### Supplied data:
☆ ☆ ☆
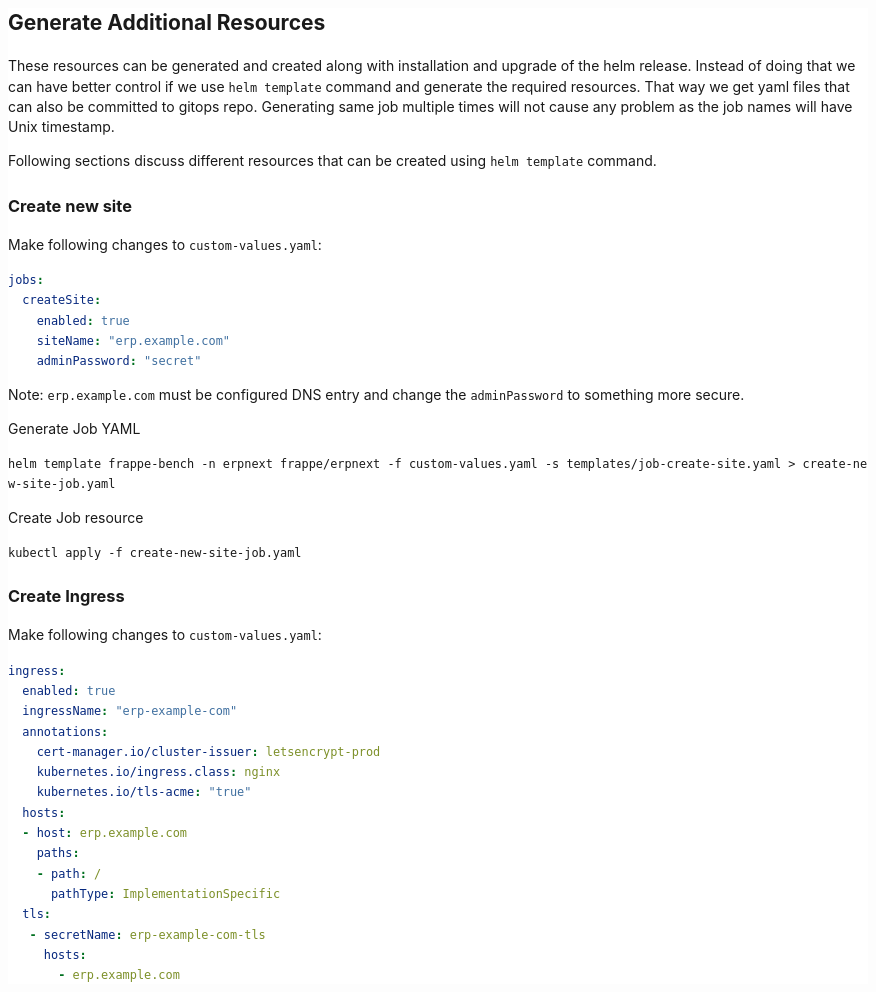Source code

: ## Generate Additional Resources

These resources can be generated and created along with installation and upgrade of the helm release.
Instead of doing that we can have better control if we use `helm template` command and generate the required resources. That way we get yaml files that can also be committed to gitops repo. Generating same job multiple times will not cause any problem as the job names will have Unix timestamp.

Following sections discuss different resources that can be created using `helm template` command.

### Create new site

Make following changes to `custom-values.yaml`:

```yaml
jobs:
  createSite:
    enabled: true
    siteName: "erp.example.com"
    adminPassword: "secret"
```

Note: `erp.example.com` must be configured DNS entry and change the `adminPassword` to something more secure.

Generate Job YAML

```shell
helm template frappe-bench -n erpnext frappe/erpnext -f custom-values.yaml -s templates/job-create-site.yaml > create-new-site-job.yaml
```

Create Job resource

```shell
kubectl apply -f create-new-site-job.yaml
```

### Create Ingress

Make following changes to `custom-values.yaml`:

```yaml
ingress:
  enabled: true
  ingressName: "erp-example-com"
  annotations:
    cert-manager.io/cluster-issuer: letsencrypt-prod
    kubernetes.io/ingress.class: nginx
    kubernetes.io/tls-acme: "true"
  hosts:
  - host: erp.example.com
    paths:
    - path: /
      pathType: ImplementationSpecific
  tls:
   - secretName: erp-example-com-tls
     hosts:
       - erp.example.com
```
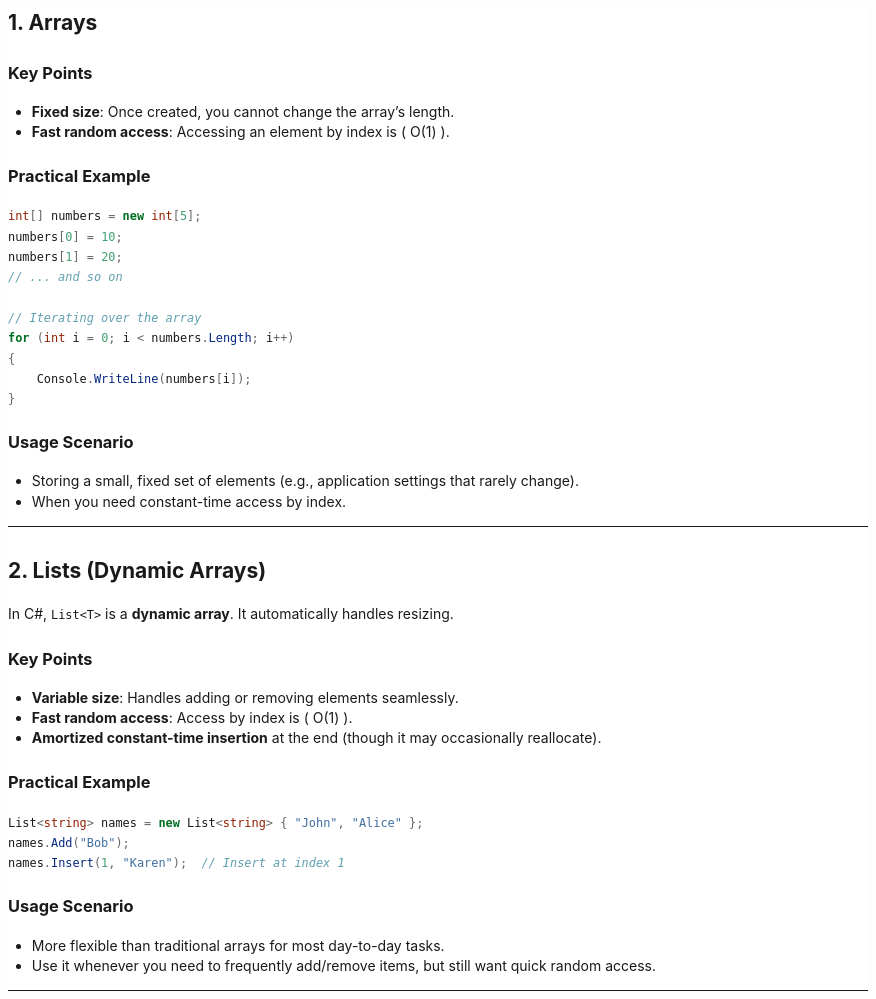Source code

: ## 1. Arrays

### Key Points

- **Fixed size**: Once created, you cannot change the array’s length.
- **Fast random access**: Accessing an element by index is \( O(1) \).

### Practical Example

```csharp
int[] numbers = new int[5];
numbers[0] = 10;
numbers[1] = 20;
// ... and so on

// Iterating over the array
for (int i = 0; i < numbers.Length; i++)
{
    Console.WriteLine(numbers[i]);
}
```

### Usage Scenario

- Storing a small, fixed set of elements (e.g., application settings that rarely change).
- When you need constant-time access by index.

---

## 2. Lists (Dynamic Arrays)

In C#, `List<T>` is a **dynamic array**. It automatically handles resizing.

### Key Points

- **Variable size**: Handles adding or removing elements seamlessly.
- **Fast random access**: Access by index is \( O(1) \).
- **Amortized constant-time insertion** at the end (though it may occasionally reallocate).

### Practical Example

```csharp
List<string> names = new List<string> { "John", "Alice" };
names.Add("Bob");
names.Insert(1, "Karen");  // Insert at index 1
```

### Usage Scenario

- More flexible than traditional arrays for most day-to-day tasks.
- Use it whenever you need to frequently add/remove items, but still want quick random access.

---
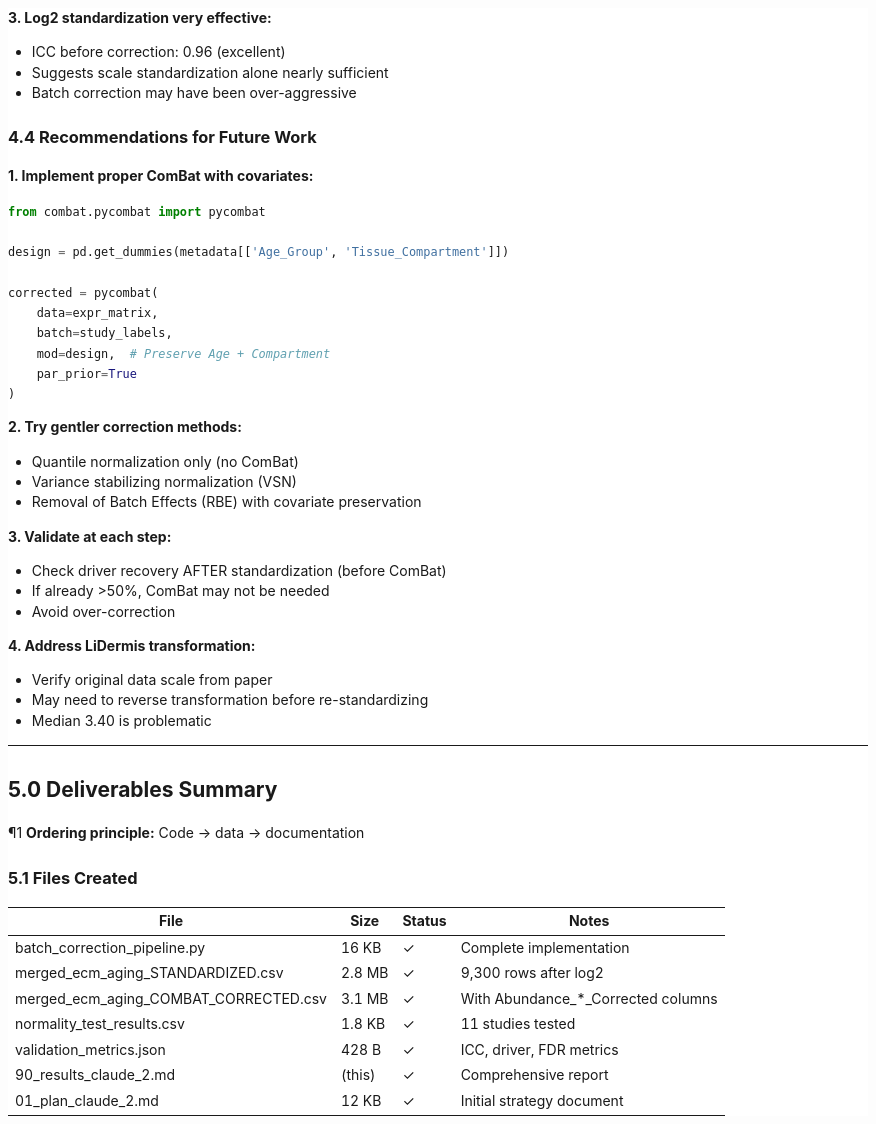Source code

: **3. Log2 standardization very effective:**
- ICC before correction: 0.96 (excellent)
- Suggests scale standardization alone nearly sufficient
- Batch correction may have been over-aggressive

### 4.4 Recommendations for Future Work

**1. Implement proper ComBat with covariates:**

```python
from combat.pycombat import pycombat

design = pd.get_dummies(metadata[['Age_Group', 'Tissue_Compartment']])

corrected = pycombat(
    data=expr_matrix,
    batch=study_labels,
    mod=design,  # Preserve Age + Compartment
    par_prior=True
)
```

**2. Try gentler correction methods:**
- Quantile normalization only (no ComBat)
- Variance stabilizing normalization (VSN)
- Removal of Batch Effects (RBE) with covariate preservation

**3. Validate at each step:**
- Check driver recovery AFTER standardization (before ComBat)
- If already >50%, ComBat may not be needed
- Avoid over-correction

**4. Address LiDermis transformation:**
- Verify original data scale from paper
- May need to reverse transformation before re-standardizing
- Median 3.40 is problematic

---

## 5.0 Deliverables Summary

¶1 **Ordering principle:** Code → data → documentation

### 5.1 Files Created

| File | Size | Status | Notes |
|------|------|--------|-------|
| batch_correction_pipeline.py | 16 KB | ✓ | Complete implementation |
| merged_ecm_aging_STANDARDIZED.csv | 2.8 MB | ✓ | 9,300 rows after log2 |
| merged_ecm_aging_COMBAT_CORRECTED.csv | 3.1 MB | ✓ | With Abundance_*_Corrected columns |
| normality_test_results.csv | 1.8 KB | ✓ | 11 studies tested |
| validation_metrics.json | 428 B | ✓ | ICC, driver, FDR metrics |
| 90_results_claude_2.md | (this) | ✓ | Comprehensive report |
| 01_plan_claude_2.md | 12 KB | ✓ | Initial strategy document |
☆ ☆ ☆
### Exercise brief:
Only the lines from the top of the material through the line containing "These resources can" should be written out, exactly and without pictures.

### Expected answer:
Source code

: ## Generate Additional Resources

These resources can be generated and created along with installation and upgrade of the helm release.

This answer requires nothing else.